Love is not a do or dies affair. Remember if a vehicle refused going to Basse, thousands of it will definitely go. So wake up and do not let her beauty or whatever way you down because if she accepted and you later have misunderstanding she will say you are the one running after her; think. Good luck!


My boyfriend wants me to release him

Lovelines,

               It is so interesting to hear that my boyfriend is begging me to release him. When I asked what to do to release him, he was asking for something that I cannot offer him now because I am a virgin. He coerced me but I do not fall for his coercion now he is trying to force me. Tell me what to do to convince him because I love him.

Penda


..........................

Really, it is interesting to hear that a man is asking you to release him by sleeping with him. What you can use to convince him as you asked is nothing than the love you have for him. Tell him if he loves you let him wait for you until you are ready for it. Better still if you both deeply love each other let him make his intention known to your parent and they tie the marriage so he can have what he want from you on regular basis without condition. However, if both of you are not ready for marriage and notice that the pressure is too much for you to handle you have to stay on your own till he ready to wait for you; love is a give and take that requires the consent of both parties that involve. Good luck!


I don’t have any girlfriend

Lovelines,

I am a young student and my problem is that since I left my last girlfriend in year 2009 I do not have any other girlfriend. Any girl that I approached all turned me down. I am confused and I do not know what to do.

Martin


..........................

This is not a problem as you thought. All you need to do is to be yourself when you are approaching a girl you find attractive to you. Try to change your style of approach and present yourself in a decent and remarkable way. Your appearance, presentation and words that come out from you count much when if you really want to be heard and make impression on a girl or any woman.


This is because every woman like a man knows what she really wants from a man. Make a correction, step up your manner of appearance, speaking, and approach to woman. Some boys believe that girls are cheap to get and why can’t they get theirs? But not as easy as that, so learn the technique of approach as this will help you. More so, you should not give up because of disappointment you get from girls when you approach them.

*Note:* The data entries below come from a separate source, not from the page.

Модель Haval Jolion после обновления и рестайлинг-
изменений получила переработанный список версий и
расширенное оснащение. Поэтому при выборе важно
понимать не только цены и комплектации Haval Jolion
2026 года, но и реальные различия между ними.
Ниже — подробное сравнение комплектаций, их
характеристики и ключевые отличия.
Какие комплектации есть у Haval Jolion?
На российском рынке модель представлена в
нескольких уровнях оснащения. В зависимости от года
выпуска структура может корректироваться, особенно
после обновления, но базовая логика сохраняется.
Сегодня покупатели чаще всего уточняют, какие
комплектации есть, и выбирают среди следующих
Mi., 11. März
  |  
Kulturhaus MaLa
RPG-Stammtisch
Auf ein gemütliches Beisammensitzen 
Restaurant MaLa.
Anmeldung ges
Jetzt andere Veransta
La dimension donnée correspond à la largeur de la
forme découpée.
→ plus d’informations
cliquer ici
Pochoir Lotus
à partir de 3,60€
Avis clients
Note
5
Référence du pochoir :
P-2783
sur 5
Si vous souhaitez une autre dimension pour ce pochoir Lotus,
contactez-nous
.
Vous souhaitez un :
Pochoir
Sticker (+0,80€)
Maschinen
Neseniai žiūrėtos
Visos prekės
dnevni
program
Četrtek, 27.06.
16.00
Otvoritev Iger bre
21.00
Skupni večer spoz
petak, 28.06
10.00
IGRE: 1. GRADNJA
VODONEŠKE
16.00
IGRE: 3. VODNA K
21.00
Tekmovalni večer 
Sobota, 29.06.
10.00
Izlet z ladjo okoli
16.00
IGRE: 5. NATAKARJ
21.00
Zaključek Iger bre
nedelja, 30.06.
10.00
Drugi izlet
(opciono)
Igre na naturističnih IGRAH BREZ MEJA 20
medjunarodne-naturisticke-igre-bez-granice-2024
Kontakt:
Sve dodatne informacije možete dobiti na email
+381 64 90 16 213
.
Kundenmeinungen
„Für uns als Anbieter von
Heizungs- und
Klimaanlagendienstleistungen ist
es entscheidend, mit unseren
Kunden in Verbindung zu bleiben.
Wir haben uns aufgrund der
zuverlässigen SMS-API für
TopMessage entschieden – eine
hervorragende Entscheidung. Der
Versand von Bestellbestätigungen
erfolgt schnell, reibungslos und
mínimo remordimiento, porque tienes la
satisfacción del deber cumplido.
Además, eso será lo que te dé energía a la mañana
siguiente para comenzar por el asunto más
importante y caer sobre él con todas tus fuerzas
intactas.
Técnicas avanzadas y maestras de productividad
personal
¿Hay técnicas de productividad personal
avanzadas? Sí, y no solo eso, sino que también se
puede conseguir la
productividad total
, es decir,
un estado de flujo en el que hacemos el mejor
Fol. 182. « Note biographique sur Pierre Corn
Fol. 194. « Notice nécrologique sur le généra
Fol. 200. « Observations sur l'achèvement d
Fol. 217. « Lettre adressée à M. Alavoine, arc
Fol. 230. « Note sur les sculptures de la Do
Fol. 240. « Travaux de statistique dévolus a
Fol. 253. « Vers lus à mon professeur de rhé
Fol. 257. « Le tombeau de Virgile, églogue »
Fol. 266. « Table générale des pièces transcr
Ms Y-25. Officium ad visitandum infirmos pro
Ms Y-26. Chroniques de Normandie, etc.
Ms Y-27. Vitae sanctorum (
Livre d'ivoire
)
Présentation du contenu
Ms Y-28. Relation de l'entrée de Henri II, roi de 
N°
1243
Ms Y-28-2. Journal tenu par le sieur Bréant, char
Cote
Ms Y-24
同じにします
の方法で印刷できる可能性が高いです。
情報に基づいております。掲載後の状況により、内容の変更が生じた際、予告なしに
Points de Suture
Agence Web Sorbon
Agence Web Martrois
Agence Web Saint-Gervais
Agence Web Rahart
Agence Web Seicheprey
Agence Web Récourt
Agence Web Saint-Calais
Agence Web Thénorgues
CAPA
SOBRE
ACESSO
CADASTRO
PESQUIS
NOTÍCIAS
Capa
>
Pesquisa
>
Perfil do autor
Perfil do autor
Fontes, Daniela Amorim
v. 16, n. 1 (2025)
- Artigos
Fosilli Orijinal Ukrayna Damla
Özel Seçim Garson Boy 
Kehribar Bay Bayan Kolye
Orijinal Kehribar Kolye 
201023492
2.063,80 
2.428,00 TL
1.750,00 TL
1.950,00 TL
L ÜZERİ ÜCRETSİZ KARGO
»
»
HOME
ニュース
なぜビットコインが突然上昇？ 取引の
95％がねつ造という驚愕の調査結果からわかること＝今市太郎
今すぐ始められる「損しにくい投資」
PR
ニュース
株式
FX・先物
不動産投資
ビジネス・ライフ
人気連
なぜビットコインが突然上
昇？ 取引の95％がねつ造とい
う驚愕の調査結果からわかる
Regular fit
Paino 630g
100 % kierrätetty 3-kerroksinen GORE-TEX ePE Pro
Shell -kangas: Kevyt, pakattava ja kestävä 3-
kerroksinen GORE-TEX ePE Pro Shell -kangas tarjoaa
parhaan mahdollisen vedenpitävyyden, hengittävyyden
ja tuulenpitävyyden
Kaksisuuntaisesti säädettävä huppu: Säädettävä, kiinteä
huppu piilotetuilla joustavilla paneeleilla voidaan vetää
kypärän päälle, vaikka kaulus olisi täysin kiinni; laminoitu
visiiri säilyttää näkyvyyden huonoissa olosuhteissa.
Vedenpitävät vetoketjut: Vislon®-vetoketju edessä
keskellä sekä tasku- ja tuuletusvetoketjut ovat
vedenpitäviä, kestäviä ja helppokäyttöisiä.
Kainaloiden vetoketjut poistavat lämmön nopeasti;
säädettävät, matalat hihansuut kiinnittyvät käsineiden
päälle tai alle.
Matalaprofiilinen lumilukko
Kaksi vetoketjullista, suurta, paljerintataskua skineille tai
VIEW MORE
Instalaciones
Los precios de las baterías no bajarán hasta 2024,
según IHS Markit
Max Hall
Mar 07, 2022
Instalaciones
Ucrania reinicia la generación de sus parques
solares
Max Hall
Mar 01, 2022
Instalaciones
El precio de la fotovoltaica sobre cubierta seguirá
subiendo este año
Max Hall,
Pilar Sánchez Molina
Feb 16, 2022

But think about what you tell them and their answers, how you present it to them, your appearance and the situation at the time of the approach. These will help you to change your style and compose yourself in a well and acceptance form that will favor you. Remember for every handsome man there is eye to see him, and for every true lover there is heart to beep and receive him or her. So do not let disapproval you get from girls weigh you down, your lover is on the way. Good luck!